A muffled scream rose, then broke off.
Alice’s head jerked up. “My God, that’s Marguerite!” She bolted toward the reception area.
Annie and Rachel were close behind Alice when she reached the bottom of the stairs to the second floor. From above came the sound of voices. Joan was clattering down the steps, her eyes wild, her mouth working. “I’ve got to call the police.”
Wayne shouted down the stairs after her. “Wait, Joan. Let’s stick together.” He thudded down after her. Over his shoulder, he called, “Terry, you and Donna stay with Marguerite. Don’t touch anything.”
Alice grabbed Wayne’s arm. “What’s happened? Where’s Marguerite?”
“She’s all right. Scared as hell. Somebody’s been in the house. The door to Happy’s room is open and everything’s thrown around. We need to call the cops. You better come with us. We’ll have to search the house.” He caught up with his ex-wife, took her arm.
Joan shot him a look of surprise. For an unguarded moment, her heart was in her eyes. Wayne stopped short, slid his arm around her shoulders. “It’s okay.” His voice was gentle, without its usual veneer of disdain.
Alice hurried up the stairs.
Annie squeezed Rachel’s hand. “Go on down with Wayne and Joan. I’ll see what’s happened.” Rachel should not
look again into that blood-spattered room.
Rachel clung to Annie. “Mom’s door open—Annie, what if Swanson set the shed on fire and waited until we all came out?

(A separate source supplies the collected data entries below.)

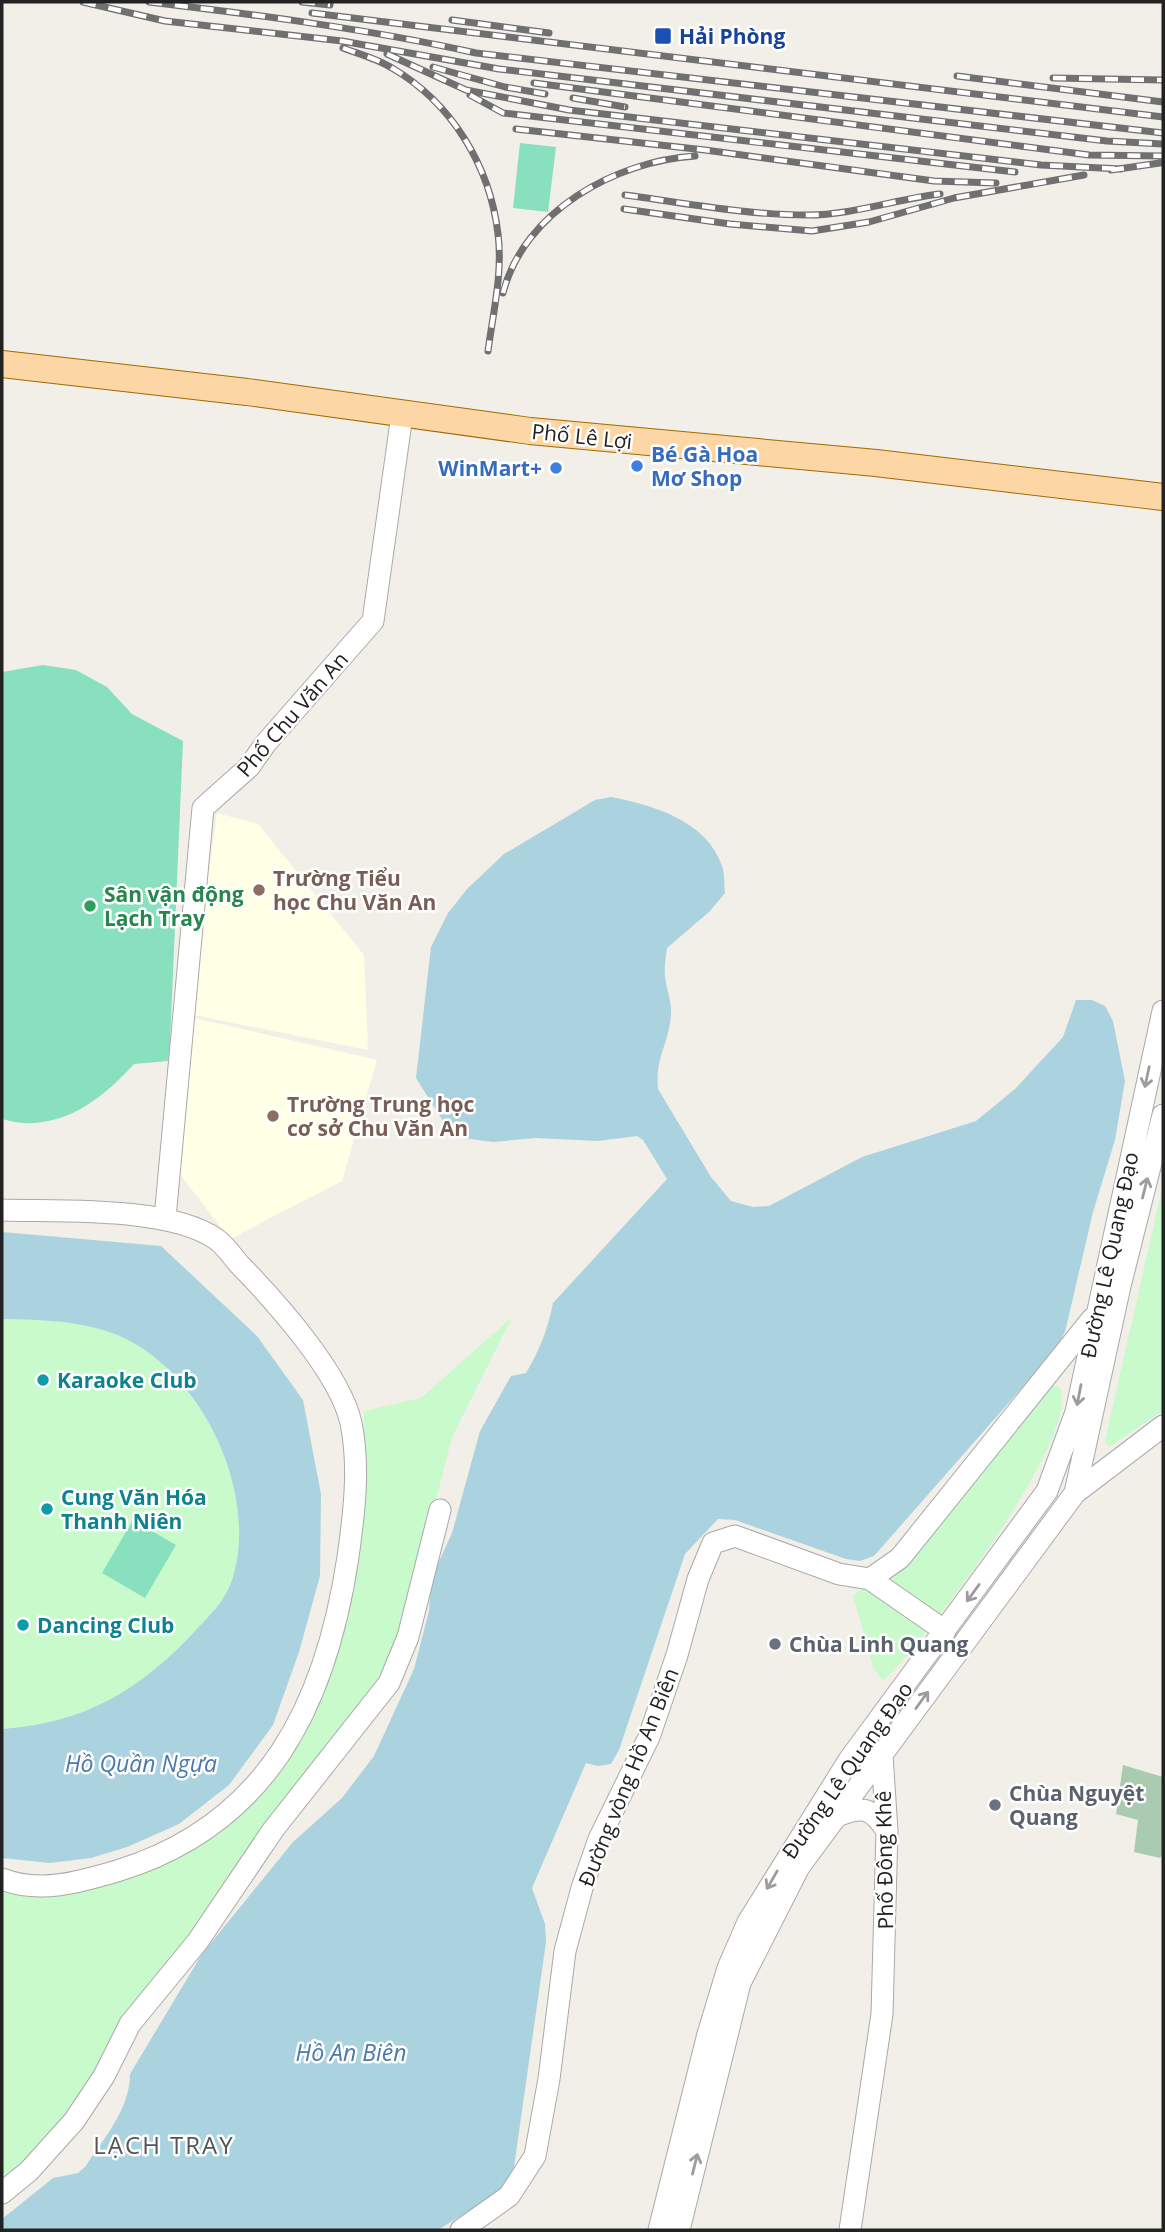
<svg xmlns="http://www.w3.org/2000/svg" width="1165" height="2232" font-family="'Open Sans',sans-serif">
  <style>
    .education { fill: #ffffe5 }
    .cemetery { fill: #aacbaf }
    .park { fill: #c8facc }
    .pitch { fill: #88e0be }
    .water { fill: #aad3df }
    .lines { fill: none; stroke-linecap: round; stroke-linejoin: round }
    .minor-casing { stroke: #a9a9a9; stroke-width: 23 }
    .major-casing { stroke: #a06b00; stroke-width: 28 }
    .minor { stroke: #fff; stroke-width: 21 }
    .major { stroke: #fcd6a4; stroke-width: 26 }
    .rail-casing { stroke: #707070; stroke-width: 7 }
    .rail { stroke: #fff; stroke-width: 4.5; stroke-dasharray: 13; stroke-linecap: butt }
    .oneway { stroke: #9c9c9c }
    .transit-dot { fill: #1a4fb4; stroke: #fff; stroke-width: 2.5 }
    .shop-dot { fill: #3f7fe0; stroke: #fff; stroke-width: 2.5 }
    .education-dot { fill: #8d6e63; stroke: #fff; stroke-width: 2.5 }
    .leisure-dot { fill: #2e9e5b; stroke: #fff; stroke-width: 2.5 }
    .culture-dot { fill: #0f9aa8; stroke: #fff; stroke-width: 2.5 }
    .worship-dot { fill: #6b7280; stroke: #fff; stroke-width: 2.5 }
    .labels { text-anchor: middle; dominant-baseline: central; stroke-width: 5; stroke-linejoin: round; paint-order: stroke }
    .transit-label { font-size: 21px; font-weight: bold; fill: #164399; stroke: #fff; text-anchor: start }
    .street-label { font-size: 21px; fill: #222; stroke: #fff }
    .shop-label { font-size: 21px; font-weight: bold; fill: #366cbe; stroke: #fff; text-anchor: start }
    .education-label { font-size: 21px; font-weight: bold; fill: #785e54; stroke: #fff; text-anchor: start }
    .leisure-label { font-size: 21px; font-weight: bold; fill: #27864d; stroke: #fff; text-anchor: start }
    .culture-label { font-size: 21px; font-weight: bold; fill: #0d838f; stroke: #fff; text-anchor: start }
    .worship-label { font-size: 21px; font-weight: bold; fill: #5b616d; stroke: #fff; text-anchor: start }
    .water-label { font-size: 23px; font-style: italic; fill: #4a7aab; stroke: #fff }
    .quarter-label { font-size: 24px; letter-spacing: 2px; fill: #555; stroke: #fff }
  </style>
  <rect width="100%" height="100%" fill="#f2efe9"/>
  <!-- education -->
  <path class="education" d="M217 813 258 824 364 955 368 1050 189 1014Z
    M194 1018 377 1060 342 1181 230 1239 179 1173Z"/>
  <!-- cemetery -->
  <path class="cemetery" d="M1123 1765 1163 1777V1854L1160 1858 1134 1852 1138 1820 1116 1814Z"/>
  <!-- park -->
  <path class="park" d="M1163 1184V1411L1109 1447 1105 1441Z
    M512 1317 452 1437 389 1683 50 2146 2 2182V1887C47 1906 96 1889 140 1872 180 1855 219 1833 252 1803 264 1794 272 1778 281 1765 356 1663 365 1534 364 1411L421 1398Z
    M2 1319C40 1320 75 1320 112 1333 198 1364 261 1491 232 1580 225 1601 210 1615 195 1631 139 1691 85 1723 2 1729Z
    M1057 1385C1094 1421 918 1651 883 1681L873 1667 853 1595 863 1589H876L915 1557 1046 1388Z"/>
  <!-- pitch -->
  <path class="pitch" d="M520 143 556 147 548 212 513 208Z
    M43 665 76 670 107 687 132 714 183 741 170 1043 168 1061 134 1064C100 1102 55 1135 2 1119V672Z
    M133 1520 176 1545 145 1598 102 1573Z"/>
  <!-- water -->
  <path class="water" d="M611 797C653 805 707 821 722 866 725 874 724 885 725 893L709 912 667 948C666 957 664 967 665 976 666 989 672 1001 671 1014 669 1045 655 1056 658 1089L711 1177 731 1201 753 1207 769 1206 862 1157 976 1121 1015 1089 1063 1037 1076 1000H1092L1105 1006 1113 1021 1125 1081 1115 1140 1093 1212 1065 1332 1056 1349 874 1556 860 1561 846 1559 735 1520 718 1519 685 1554 619 1750 611 1764 598 1766 586 1763 532 1888 545 1924 546 1942 513 2174 497 2193 438 2230H2V2219L53 2178 78 2173 85 2167C104 2138 130 2109 130 2074L202 1954 293 1842 342 1798 374 1756 414 1669 429 1611 431 1579 452 1533 480 1431 511 1376 526 1373C539 1351 548 1329 553 1303L667 1179 643 1140 637 1136 598 1141 536 1138 493 1142 463 1138 448 1129 416 1078 431 947 448 913 467 889 504 854 595 800Z
    M2 1232 161 1246 257 1336 303 1400 321 1494 320 1576 299 1652 273 1725 229 1785 179 1824 127 1847 91 1858 50 1863 2 1858V1729C85 1723 139 1691 195 1631 210 1615 225 1601 232 1580 261 1491 198 1364 112 1333 75 1320 40 1320 2 1319Z"/>
  <g class="lines">
    <defs>
      <path id="minor" d="M2 1210C60 1212 168 1206 216 1239 225 1245 232 1256 239 1264 275 1301 340 1373 351 1423 360 1467 354 1514 348 1557 326 1704 268 1825 117 1871 80 1882 39 1894 2 1879
        M165 1218 203 808 249 767 266 743 373 621 402 415
        M1075 1493 1120 1286 1163 1115
        M870 1579 900 1558 1092 1319
        M837 1816C863 1805 872 1808 887 1831
        M2 2193 29 2171 74 2121 104 2076 130 2024 198 1941 273 1830 389 1683 408 1637 440 1510
        M461 2230 509 2196 535 2156 549 2079 565 1951 582 1888 599 1839 649 1737 677 1655 698 1579 713 1543 735 1536 839 1574 870 1579 945 1631
        M659 2230 708 2034 728 1968 748 1922 849 1760 1047 1491 1076 1412 1163 1011
        M679 2230 740 1983 799 1867 1075 1493 1163 1426
        M850 2230 882 2014 887 1831 882 1755"/>
      <path id="major" d="M2 364 247 392 530 431 876 463 1163 497"/>
    </defs>
    <!-- minor casing -->
    <use href="#minor" class="minor-casing"/>
    <!-- major casing -->
    <use href="#major" class="major-casing"/>
    <!-- minor -->
    <use href="#minor" class="minor"/>
    <!-- major -->
    <use href="#major" class="major"/>
    <defs>
      <path id="rail" d="M83 2 165 21 342 41 499 69 1107 141 1163 144
        M149 2C259 15 368 29 476 53L1163 133
        M302 2 330 5
        M312 13 1163 117
        M452 20 549 33
        M343 48C359 54 378 59 392 68 452 103 490 166 498 234 503 272 493 313 488 351
        M387 54 466 90 569 110 1041 165 1121 169
        M433 67 505 87 545 94
        M957 76 1163 102
        M1053 78 1163 80
        M534 83 1089 155 1163 156
        M470 95 503 113 1015 172
        M573 98 625 107
        M516 129 705 150 934 181 996 183
        M1111 170 1160 163
        M625 195C685 203 747 215 807 215 853 215 896 199 940 194
        M624 209 730 224 812 231 869 222 954 198 1084 175
        M503 293C524 211 616 161 695 156"/>
    </defs>
    <!-- rail casing -->
    <use href="#rail" class="rail-casing"/>
    <!-- rail -->
    <use href="#rail" class="rail"/>
  </g>
  <!-- one-way arrows -->
  <defs><path id="oneway-shaft" d="M-6 0H5M1.5-3L5.5 0L1.5 3" fill="none" stroke-width="1.6" stroke-linecap="round" stroke-linejoin="round" transform="scale(1.75)"/></defs>
  <g class="oneway">
    <use href="#oneway-shaft" transform="translate(1147 1077) rotate(102)"/>
    <use href="#oneway-shaft" transform="translate(1145 1188) rotate(-76)"/>
    <use href="#oneway-shaft" transform="translate(1079 1395) rotate(101)"/>
    <use href="#oneway-shaft" transform="translate(973 1593) rotate(126)"/>
    <use href="#oneway-shaft" transform="translate(922 1700) rotate(-54)"/>
    <use href="#oneway-shaft" transform="translate(772 1880) rotate(120)"/>
    <use href="#oneway-shaft" transform="translate(695 2164) rotate(-76)"/>
  </g>
  <!-- markers -->
  <rect class="transit-dot" x="654" y="27" width="18" height="18" rx="3.5"/>
  <g class="shop-dot">
    <circle cx="637" cy="466" r="7"/>
    <circle cx="556" cy="468" r="7"/>
  </g>
  <g class="education-dot">
    <circle cx="259" cy="890" r="7"/>
    <circle cx="273" cy="1116" r="7"/>
  </g>
  <circle class="leisure-dot" cx="90" cy="906" r="7"/>
  <g class="culture-dot">
    <circle cx="43" cy="1380" r="7"/>
    <circle cx="47" cy="1509" r="7"/>
    <circle cx="23" cy="1625" r="7"/>
  </g>
  <g class="worship-dot">
    <circle cx="775" cy="1644" r="7"/>
    <circle cx="995" cy="1805" r="7"/>
  </g>
  <g class="labels">
    <!-- transit labels -->
    <g class="transit-label">
      <text x="679" y="36">Hải Phòng</text>
    </g>
    <!-- street labels -->
    <g class="street-label">
      <text transform="translate(582 436) rotate(6)">Phố Lê Lợi</text>
      <text transform="translate(292 714) rotate(-49)">Phố Chu Văn An</text>
      <text transform="translate(1109 1255) rotate(-78)">Đường Lê Quang Đạo</text>
      <text transform="translate(847 1770) rotate(-55)">Đường Lê Quang Đạo</text>
      <text transform="translate(628 1777) rotate(-68)">Đường vòng Hồ An Biên</text>
      <text transform="translate(884 1860) rotate(-91)">Phố Đông Khê</text>
    </g>
    <!-- shop labels -->
    <g class="shop-label">
      <text x="651" y="454">Bé Gà Hoa<tspan x="651" dy="24">Mơ Shop</tspan></text>
      <text x="542" y="468" text-anchor="end">WinMart+</text>
    </g>
    <!-- education labels -->
    <g class="education-label">
      <text x="273" y="878">Trường Tiểu<tspan x="273" dy="24">học Chu Văn An</tspan></text>
      <text x="287" y="1104">Trường Trung học<tspan x="287" dy="24">cơ sở Chu Văn An</tspan></text>
    </g>
    <!-- leisure labels -->
    <g class="leisure-label">
      <text x="104" y="894">Sân vận động<tspan x="104" dy="24">Lạch Tray</tspan></text>
    </g>
    <!-- culture labels -->
    <g class="culture-label">
      <text x="57" y="1380">Karaoke Club</text>
      <text x="61" y="1497">Cung Văn Hóa<tspan x="61" dy="24">Thanh Niên</tspan></text>
      <text x="37" y="1625">Dancing Club</text>
    </g>
    <!-- worship labels -->
    <g class="worship-label">
      <text x="789" y="1644">Chùa Linh Quang</text>
      <text x="1009" y="1793">Chùa Nguyệt<tspan x="1009" dy="24">Quang</tspan></text>
    </g>
    <!-- water labels -->
    <g class="water-label">
      <text x="141" y="1763">Hồ Quần Ngựa</text>
      <text x="351" y="2052">Hồ An Biên</text>
    </g>
    <!-- quarter labels -->
    <g class="quarter-label">
      <text x="164" y="2144">LẠCH TRAY</text>
    </g>
  </g>
  <!-- border -->
  <rect width="1165" height="2232" fill="none" stroke="#222222" stroke-width="7"/>
</svg>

Then he could get into the house and look for those papers, couldn’t he?”
Oh yes, certainly Dr. Emory Swanson could have done that.

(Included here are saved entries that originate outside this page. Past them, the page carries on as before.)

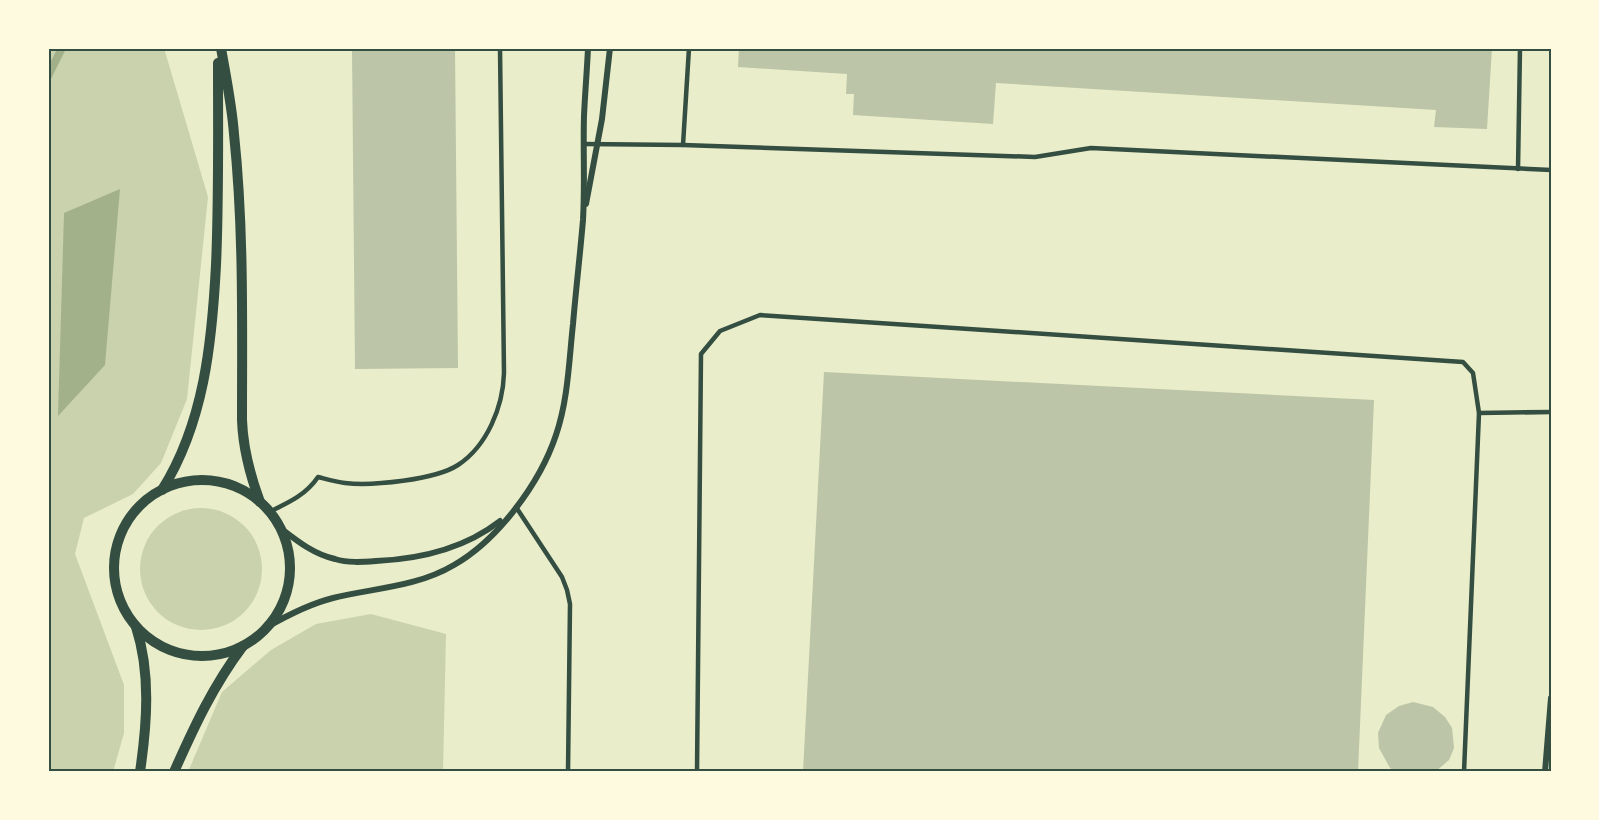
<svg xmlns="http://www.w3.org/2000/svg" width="1599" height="820" viewBox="0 0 1599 820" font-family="Lora,serif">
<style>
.green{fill:#cad2ad}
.water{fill:#a3b18a}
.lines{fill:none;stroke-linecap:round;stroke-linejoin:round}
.stream{stroke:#a3b18a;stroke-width:8}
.building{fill:#bcc5a7}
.service{stroke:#344e41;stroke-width:4.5}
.minor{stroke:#344e41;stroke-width:6}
.tertiary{stroke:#344e41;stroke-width:10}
.neatline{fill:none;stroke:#344e41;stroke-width:2}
</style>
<rect width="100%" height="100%" fill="#e9edc9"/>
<g class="green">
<path d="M 48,48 L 164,48 L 208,197 L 187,399 L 161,463 L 133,494 L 84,518 L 75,554 L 124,685 L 124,733 L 113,772 L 48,772 Z"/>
<circle cx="201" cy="569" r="61"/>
<path d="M 371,614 L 446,634 L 443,772 L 188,772 L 222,692 L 271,650 L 316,624 Z"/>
</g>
<path class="water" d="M 120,189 L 105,365 L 58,416 L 64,213 Z"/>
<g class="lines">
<path class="stream" d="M 48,76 L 62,48"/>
</g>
<g class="building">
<path d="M 352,48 L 455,48 L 458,368 L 355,369 Z"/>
<path d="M 739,48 L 1492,48 L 1487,129 L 1434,127 L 1436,110 L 996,83 L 993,124 L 853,115 L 854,94 L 846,94 L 847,74 L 738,67 Z"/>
<path d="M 824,372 L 1374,400 L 1358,772 L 803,772 Z"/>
<path d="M 1413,702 L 1433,707 L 1445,717 L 1452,728 L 1454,748 L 1449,760 L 1435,772 L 1397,772 L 1390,768 L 1379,748 L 1378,733 L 1386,715 L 1399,706 Z"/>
</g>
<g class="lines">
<g class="service">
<path d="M 584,144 L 683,145 L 1035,157 L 1091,148 L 1551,170"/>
<path d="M 683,145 L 689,48"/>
<path d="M 1518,169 L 1520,48"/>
<path d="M 516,507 L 562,577 L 567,590 L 570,604 L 568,772"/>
<path d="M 269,512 C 288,503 306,495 318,477 C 326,479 336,482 345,483 C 372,486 435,480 458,465 C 487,446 503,407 504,373 L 500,48"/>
<path d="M 697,772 L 701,354 L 720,331 L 760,315 L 1463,362 L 1473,373 L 1479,413"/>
<path d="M 1464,772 L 1479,413 L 1551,412"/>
</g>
<g class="minor">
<path d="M 586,204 L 602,119 L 610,48"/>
<path d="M 279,527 C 296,540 313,554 335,559 C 348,563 362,562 376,561 C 421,559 464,549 500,521"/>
<path d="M 267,627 C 288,615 309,604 333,598 C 374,588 417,587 454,565 C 498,540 540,483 556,435 C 568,400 569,361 573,324 C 576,289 580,255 583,220 C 585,185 583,150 584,116 C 585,93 587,71 588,48"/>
<path d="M 1545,772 L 1551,698"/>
</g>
<g class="tertiary">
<path d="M 221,48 C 226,77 232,106 234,134 C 244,229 242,324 242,420 C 243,449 250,475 260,502"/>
<circle cx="202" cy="568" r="88"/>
<path d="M 162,490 C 204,423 212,343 216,265 C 219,198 218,131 218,63"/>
<path d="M 136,627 C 151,673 147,724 140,772"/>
<path d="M 174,772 C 194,727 213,686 243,646"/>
</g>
</g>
<rect width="1599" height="820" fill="none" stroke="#fefae0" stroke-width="99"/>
<rect x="50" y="50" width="1500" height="720" class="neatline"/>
</svg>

Yes, if the fire was set to make it possible to search Happy’s room for her papers, obviously the only person who would benefit by finding those papers was Emory Swanson.
“Oh, Annie.” Rachel’s voice trembled. “This will prove he’s guilty.”
Annie wished that were so. She wished she didn’t have a cold and harrowing sense that the fire and search were part of a malignant design that began with Happy’s death and was far from complete.
Even though her night’s sleep had been broken and disjointed, Annie woke early. She heard the faraway slam of a car door. The windows were gray with the first light of day. She threw back the covers and walked on bare feet across the cold floor to the near window. She looked across the garden to the burned-out shed and the stocky figure standing there with folded arms. Annie dressed quickly, grateful for her lamb’s-wool sweater and wool slacks. She checked on Rachel and was glad to see her deep in sleep, only a few dark curls peeking out from beneath a comforter.
Downstairs, Annie found breakfast set out buffet-style on the bar in the terrace room. No one else was in the room. Annie poured two steaming mugs of coffee and carried them with her. She unlocked the back door and stepped out into a chilly morning. The sun was just up and the thin rays sliced like layers of gold through the mist rising from the water and the garden, gilded the tops of the live oaks and magnolias, glistened on the moist roof of the summerhouse, threw a deep shadow from the maze.